Harry rubbed his arm. "Just...why did you let Snape disarm you and not do it to him? I thought you hated each other."

"Hate?" George asked. "That's a strong word. But, yes, I suppose Professor Snape doesn't particularly like me for some reason, and since it does me no lasting harm to let him get a blow here and there, I'd rather he take out his misplaced angst on me than on the students. Though, as I understand it, he doesn't seem to like you much either?"

Harry grimaced. "No, not really."

George sighed. "There are different kinds of bullies in this world. There are those who try to see how long it will take to make you fight back. There are those who just want to see you suffer. And there are those who just can't control themselves. There are more than those categories, of course, and I haven't figured out what is the best method of dealing with Professor Snape yet, but I'm inclined towards patience with him.

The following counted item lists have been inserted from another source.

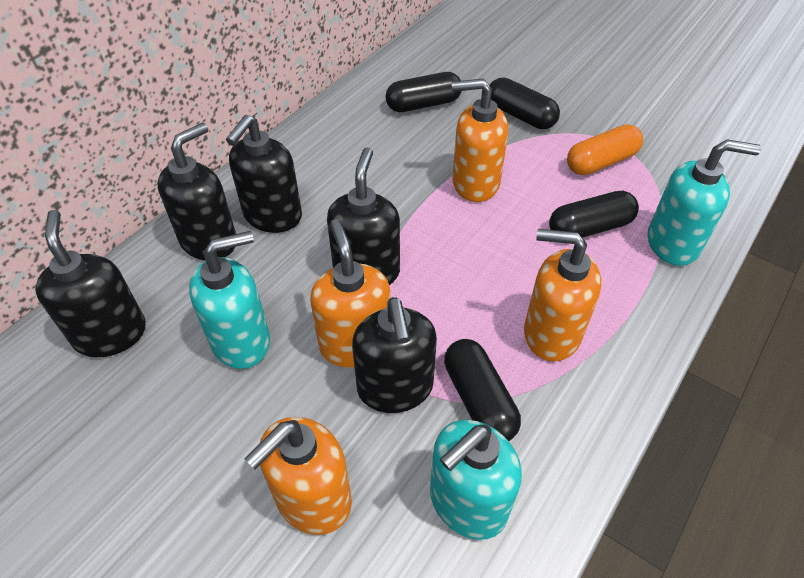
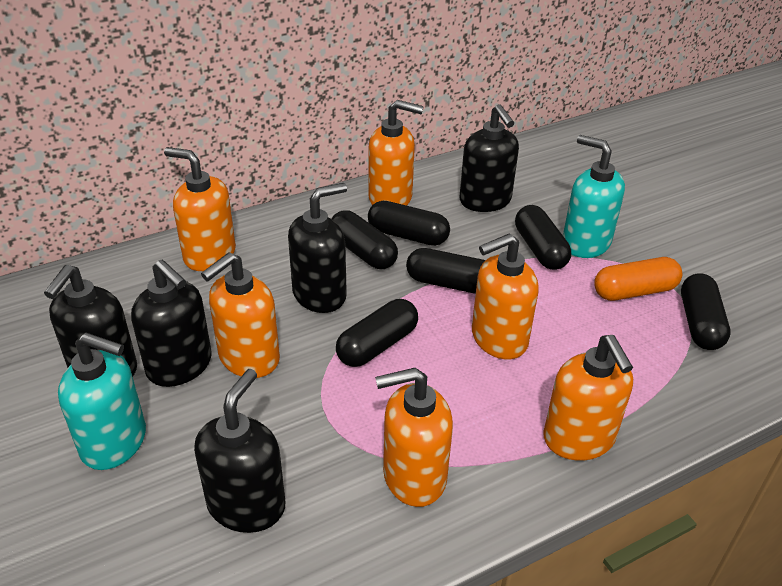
black capsule: 4 -> 6
orange soap dispenser: 4 -> 6
turquoise soap dispenser: 3 -> 2

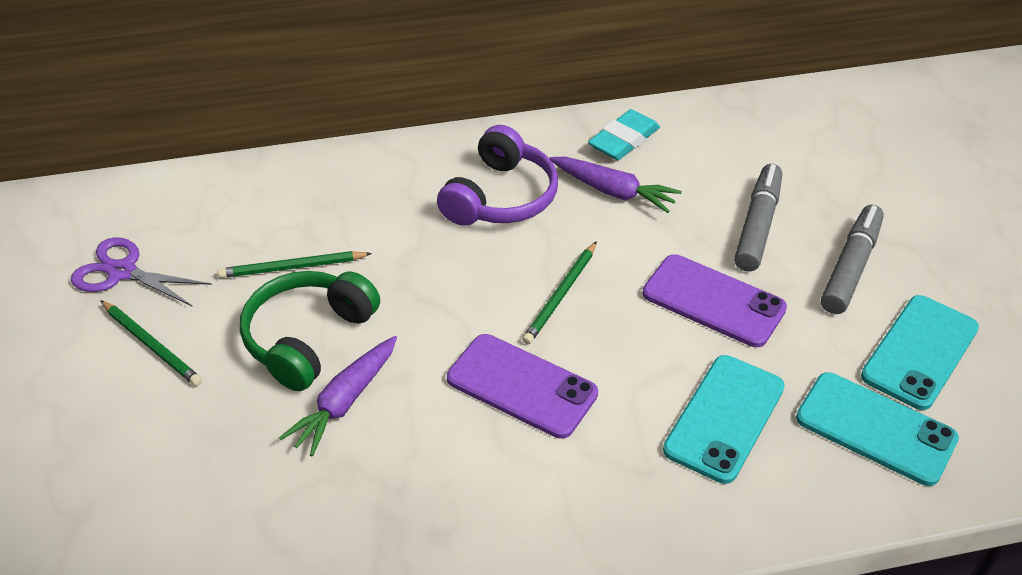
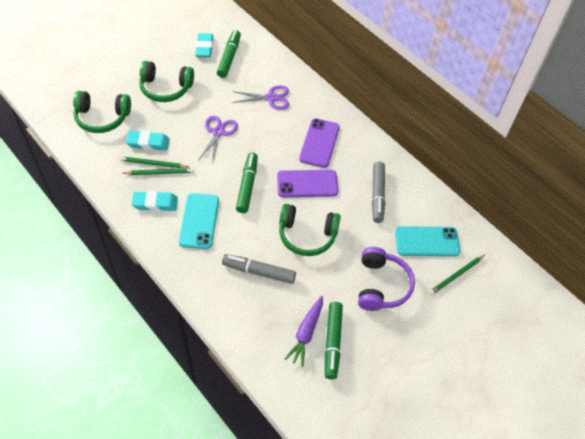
green headphones: 1 -> 3
green marker: 0 -> 3
purple carrot: 2 -> 1
purple scissors: 1 -> 2
turquoise eraser: 1 -> 3
turquoise phone: 3 -> 2

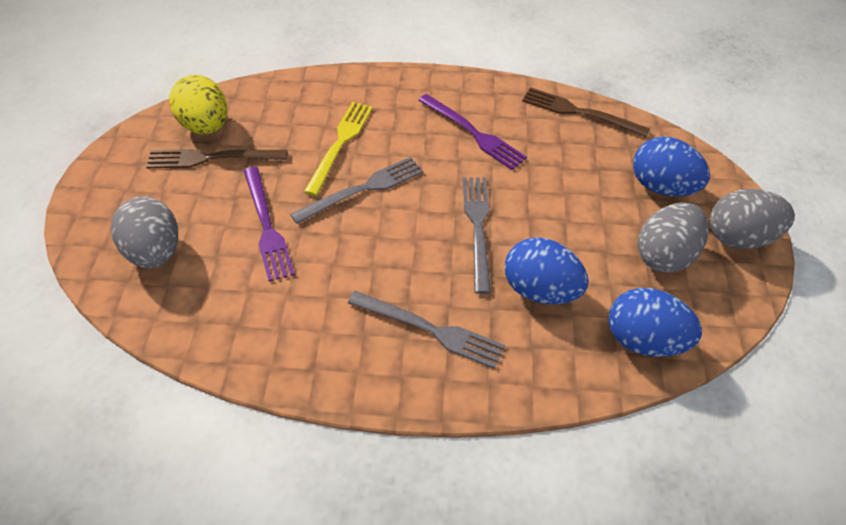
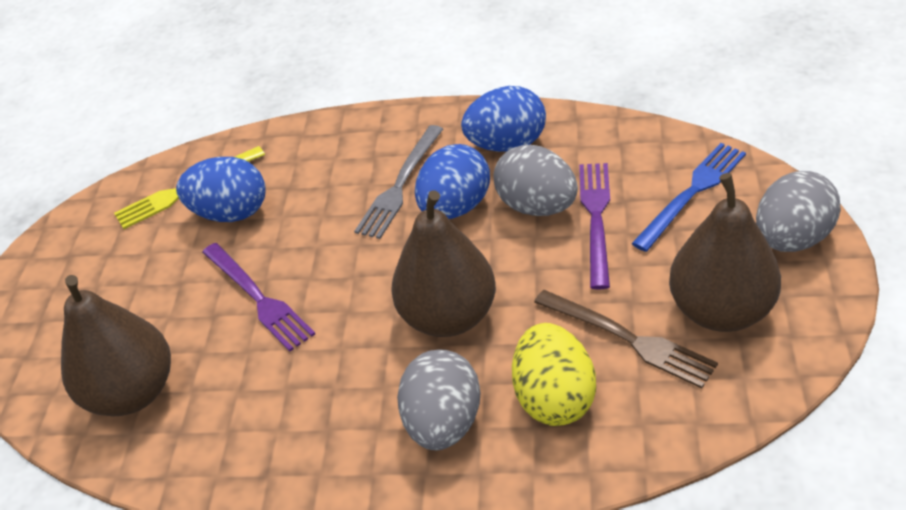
blue fork: 0 -> 1
brown fork: 2 -> 1
brown pear: 0 -> 3
grey fork: 3 -> 1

Now, I was about to go observe the other students, but when I am done, would you mind doing a demonstration for the group?"

"Sure, I guess..."

"Brilliant! Thank you, Mr. Potter."


The aftermath of the Dueling Club wasn't pretty for George and Snape. They were down in the Chamber of Secrets, where Snape administered more potion to Voldemort.

"Do you know what you could have done? My body is as frail enough as it is, let alone when you smashed me on the floor!"

"I apologize, my lord," Snape said.

"James, give me my wand."

George stuck his hand inside his robe pocket and pulled out Voldemort's wand. He then removed the turban from his head, which had an Undetectable Extension Charm on it to allow Voldemort to grow beyond the turban's size. Voldemort had grown enough of a hand to hold his wand, which George handed to him.

"Crucio," Voldemort said.

Snape doubled over in pain. He didn't scream, but it was obvious that he didn't want it to continue

"I apologize, my lord," Snape said when the curse ended. "I was thinking only of the face I show to the school. No one can suspect Oliver and I are working together."

"You can do that in other ways, which I will expect from you from now on. And James, do not think you are exempt either. You did not tell me the boy was a Parselmouth." Voldemort shot the Cruciatus Curse at George.

His body was filled with the sharpest pain and he didn't hold his screaming in like Snape did. He fell to the ground, careful to go forwards instead of smashing Voldemort again. Only a masochistic idiot would try that. Well, George was a masochistic idiot, he supposed, but James Oliver wasn't supposed to be so he refrained. Fortunately, the pain seemed to be bleeding over into Voldemort's body and so it didn't last for too long.

"I don't know everything," George squeaked out when he could finally talk. "I thought I would direct Potter's focus at Malfoy. How was I to know that Draco would conjure a snake and that Harry would talk to it? Just be glad that the Weasley twins happened to make a ruckus at that moment and prevented Potter's abilities from becoming known except to those paying close attention."

"But why can the boy speak the language of serpents in the first place?"

"He survived your Killing Curse and has a one-of-a-kind scar," George said. "For all we know, his scar is a psychic who encourages Harry to make bets on Quidditch matches! Can you not see that this makes your plans easier? He can access the Chamber of Secrets, he might think he is destined to do so. Just be grateful that we petrified the Granger girl before she talked sense into him!"

"And I am grateful for your insights, James. But we both know that you can do better and you deserve punishment when you fail me."

"I won't fail you, my lord. Never again."